By Gaylen Duskey
realfang@citlink.net
This season has been a long hard season for the Calhoun High School
basketball team. One win and 10 losses is not good and harks back to the
days when Cecil Johnson coached the Red Devils to a perfect season - 0-21.
Friday night the Red Devils were coming off a huge win - 63-60 over a very
good Wahama team - and looked at the light at the end of the tunnel as the
light at the end of the tunnel. Unfortunately it was the train.
Gilmer County came into the game looking for its first win of the season. It
got it 58-36 as the Titans rained down three-point goals (eight in all) as
heavy as the warm January rain was falling outside the Calhoun High School
gymnasium.
But the night, despite a Gilmer County sweep as the Titan high school team
won the game and the reserve game and the Gilmer Middle School team swept
two from the Red Devils, had some moments that were heart-rending and some
moments of true class.
The heart-warming moment came in the reserve game when Calhoun's Travis
Godfrey nailed a three-point shot near the end of the Red Devils' 48-28
loss.
When the shot went in the place erupted with cheers - some standing - for
Godfrey.
Godfrey is probably the last man in the rotation for the Red Devils but that
he is playing at all is a testament to the great courage he has shown.

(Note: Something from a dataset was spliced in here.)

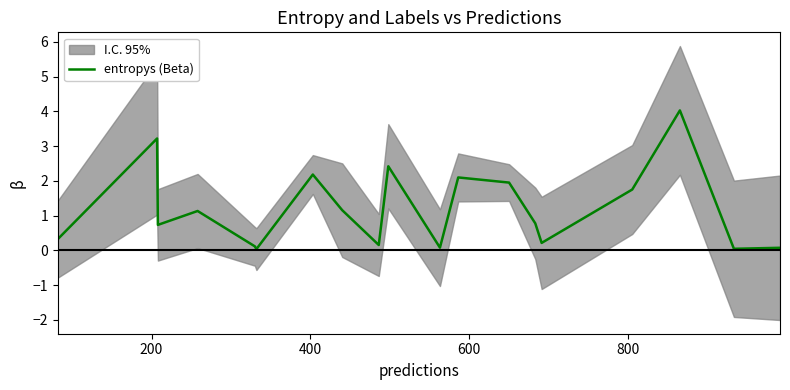

Reading left to right, list all the values displayed in this chart.

0.3	3.2	0.7	1.1	0.1	0.0	2.2	1.2	0.2	2.4	0.1	2.1	2.0	0.8	0.2	1.8	4.0	0.0	0.1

Godfrey you see is in the process of recovering from a long bout with
leukemia. In the small Calhoun community - and to a degree the Gilmer
community - Godfrey's battle has been well chronicled.
The shot, the basket, was an emotional release for a community that had
been rooting so hard for a courageous young man. The fans, probably more
than the athlete himself, were more touched by the score. It was a balm in
what has been a long, long year for the basketball team.
The touch of class came from the other side of the court in the varsity
game.
Gilmer County, like Calhoun, has been struggling. The Titans were winless
and had they wanted to let it rip at the end of the game it would have been
understandable.
But that was not the case.
Instead Gilmer coach Steve Shuff decided to call off the dogs at about the
four minute mark of the fourth quarter sending his entire second unit to the
scorers' table to go into the game.
But the clock never stopped - no fouls, no turnovers - and the Titans scored
another basket.
When Calhoun missed a shot at the other end and Gilmer got the rebound Shuff
jumped off the bench calling for a time out. He took a time out just to get
his substitutes in the game. There was no sense in beating Calhoun any worse
than it was and he had the good graces to show mercy.
Sitting at the press table I got his attention and gave him thumbs up sign.
He said thanks.
He played it with class.
It was a night with two really bad basketball teams playing each other in
what turned out to be a one-sided game. But Travis Godfrey gave the
community a lift and Steve Shuff showed that mercy is not strained.